匂いがする。

 畳の、線香の、古いドアをがらがら横に開けてみれば、祖母の匂いたちがたちまち芽衣を包み込む。

 学校で嫌なことがあっても帰り道に近所の犬に吠えられても、部屋でごろんと大の字に寝転んで目を瞑れば、何を言わずともコトが台所からやってきてしわくちゃの手のひらで優しく撫でてくれた。

 それがくすぐったくて恥ずかしくて、いつまでも目を開けることが叶わずに終わってしまうのだけれども、もし開けていたら畳に水溜まりを作ってしまうだろうから。

『芽衣ちゃん、おかえり。今日も良い子だねぇ』

 大きな、和室ばかりの古い家。掃除や買い物を手伝うのは億劫な日もあった。けれども、コトの笑顔が芽衣を温かくさせるので、寂しいと思う夜はあっても、哀しくて堪らない夜は一度も無かったのだ。

 芽衣の祖母は、祖父で、父で、母だった。

 二本きりの細腕で、芽衣を力いっぱい抱きしめてくれた。



――父と母がいなくなった日のことは、まだ幼くてはっきりとは覚えていない。確か、近所のおばちゃんがばたばた五月蝿い足音を立てて、おばあちゃんと怖い顔をしていた。

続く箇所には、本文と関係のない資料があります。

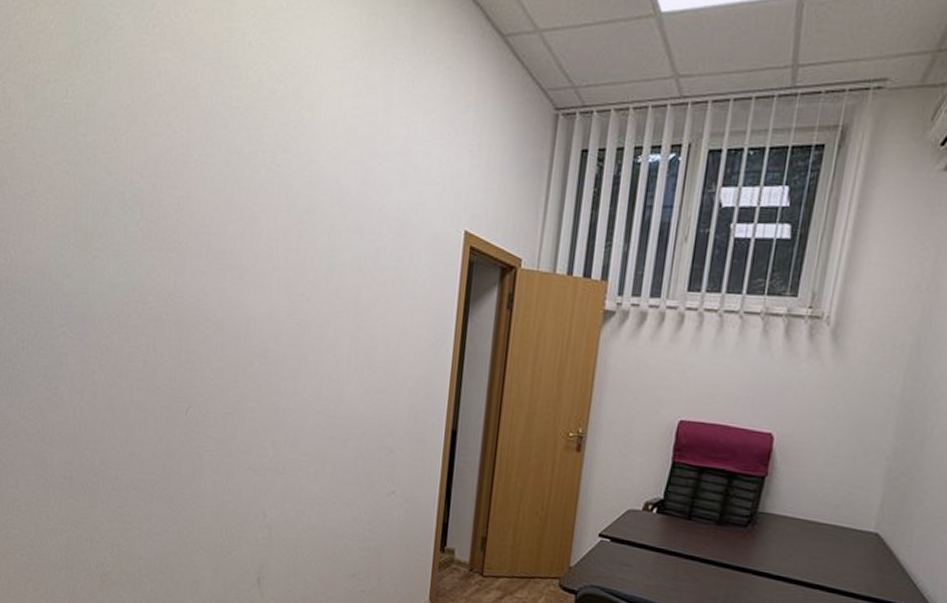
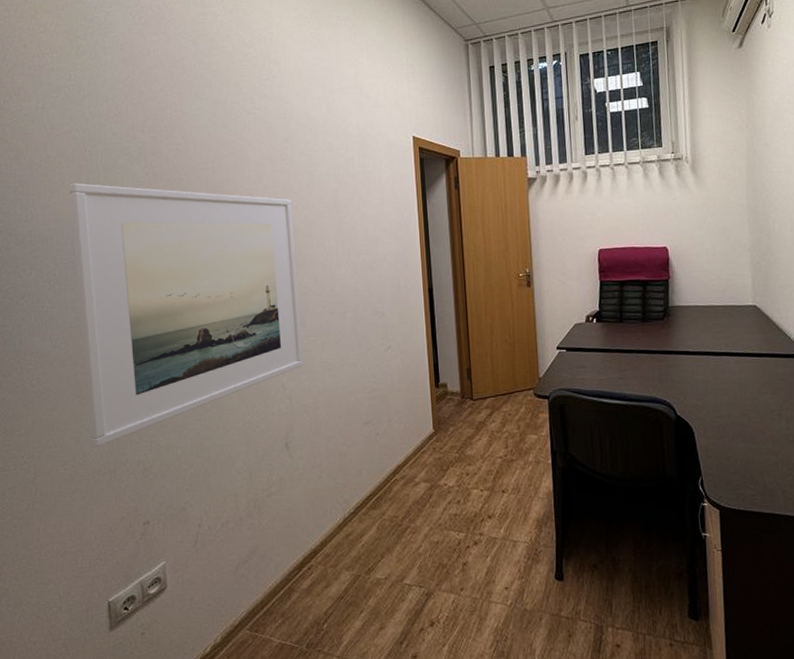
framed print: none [50,227,304,538] -> present [69,183,304,447]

 結婚して十年、やっと子宝に恵まれた両親は、生まれてきた芽衣を大事に大事に育ててきた。

 毎日休まず働いて、仕事が終われば真っ直ぐ帰宅する父。家事は午前中に済ませて芽衣が幼稚園から帰ってくるのを笑顔で迎え、毎日遊んでくれる母。父と母と祖母、一緒に暮らす家族が大好きで、大人になるまで続くものだと思っていた。

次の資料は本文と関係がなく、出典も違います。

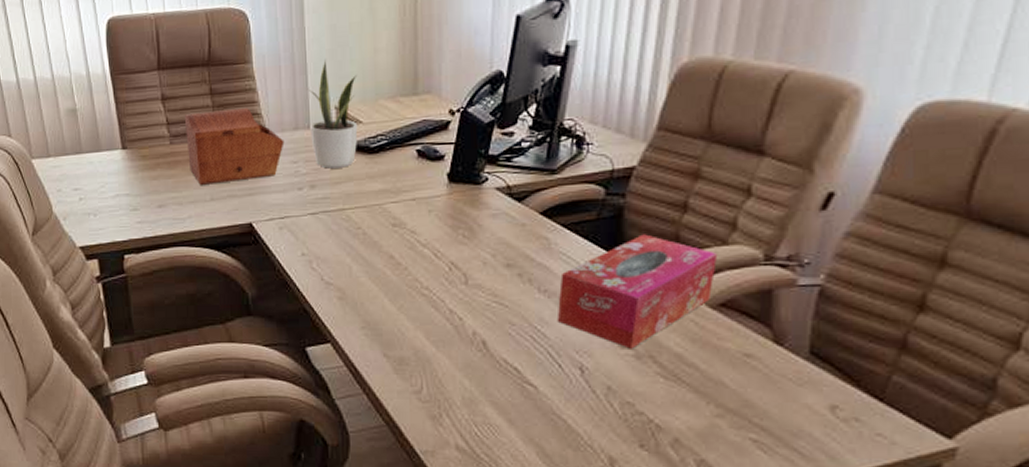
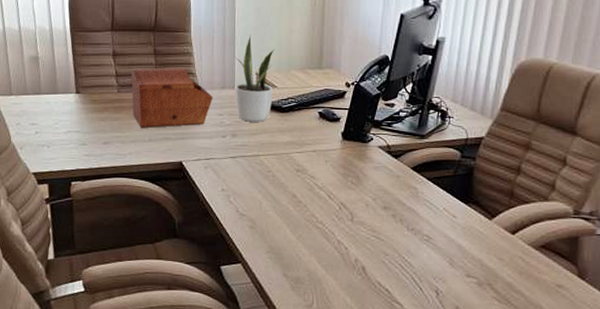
tissue box: present [557,234,718,349] -> none [420,189,541,278]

 芽衣は祖母の様子を障子の影に隠れて、こっそり窺う。怒られることをしたわけではないのに、縮こまってどこかに隠れようか考えていると、電話をかけ終わったコトが顔をくしゃくしゃにさせて近寄ってきた。

 掴まれた両腕が痛く、振りほどくことも敵わず、ただただじっとコトの顔を見つめるしかなかった。

『ちょっと出かけるけど、外には絶対に出てはいけないよ。分かった?』
『うん、パパとママはもう帰ってくる?』
『……良い子にしてるのよ』

 問いには答えず、慌ただしく出ていった。

 どれくらい時間が経ったのか、座布団の上で横になりうつらうつらしていたところにドアが音を立てた。帰ってきたのは両親でも祖母でもなく、一度か二度会ったことがあるだけの中年女性であった。

 驚いた芽衣は飛び起きて、傍にあった毛布をかき集めて体にぐるぐる巻きつける。女性は少々高めの優しい声色で言った。

『芽衣ちゃん、よく聞いてね。おばあちゃんは今パパとママの病院にいるの。だから、今日はおばちゃんの所で寝ましょう』
『……びょういん?』
『そう、忙しくてしばらく帰れないから。おばちゃんのこと知ってるわね? 二軒隣にいるおばちゃんよ。ね、そうしましょう』
『いや』

 ふるふる首を振る芽衣に、女性は殊更静かに問いかけた。

『もしかしたら夜中ずっと帰ってこないかもしれないよ。怖いから、おばちゃんといましょう』
『ううん、待ってる』

 無理に連れ出すことも出来ず、やがて廊下にある家の電話を借りた女性は、もう一度戻ってきて芽衣の前にしゃがんだ。何を言われても芽衣はここにいるつもりで、両手を強く握りしめて迎え撃つが、女性の言葉に芽衣は拍子抜けする。

『おばあちゃんに連絡しておいたから。ここにいてもいいそうよ、何かあったらおばちゃんの家においでね』

 頭を人撫でされて嵐は瞬く間に収まった。ぽつんと残された芽衣に四人で暮らす家は広すぎて、ひゅうひゅう吹き付ける風が家の中をすり抜ける。

 途端、何やら恐ろしいものに憑りつかれて、押し入れから布団と毛布をありたけ出してその中へ潜り込んだ。外は雨など降っていない。それなのに、芽衣の耳元で洪水程の水音が響き渡る。

 怖さは極限までやってきて芽衣を連れていこうとする。広い広い暗がりで、必死に家族の帰りを待ち続けた。

 いつの間にか芽衣に襲いかかる闇は無くなり、窓から眩しい光が差し込んだ。寝たのか寝ていないのか、自分でも分からないまま目を擦って起き上がる。すると、すぐ真横にコトが座っていた。

『おばあちゃ……』

 声をかけようとして伸ばした腕が、触れられずに舞い戻る。正座をしているコトは、両手を合わせて顔につけ、そのまま上半身を床に付く程折り曲げて「俊彦さん、俊彦さん、私たちの子どもたちが」ぶつぶつ唱えていた。呪文のような言葉は芽衣には難しく、しかし良くないことが起きたことだけは理解した。

 ようやく芽衣に気付いたコトが体を起こす。

『芽衣ちゃん』
『おばあちゃん、どうしたの。誰かにいじめられたの?』

 コトはひどい顔色で、目は腫れぼったくむくんでいた。抱きしめてくる両腕は力が強く、そして震えていた。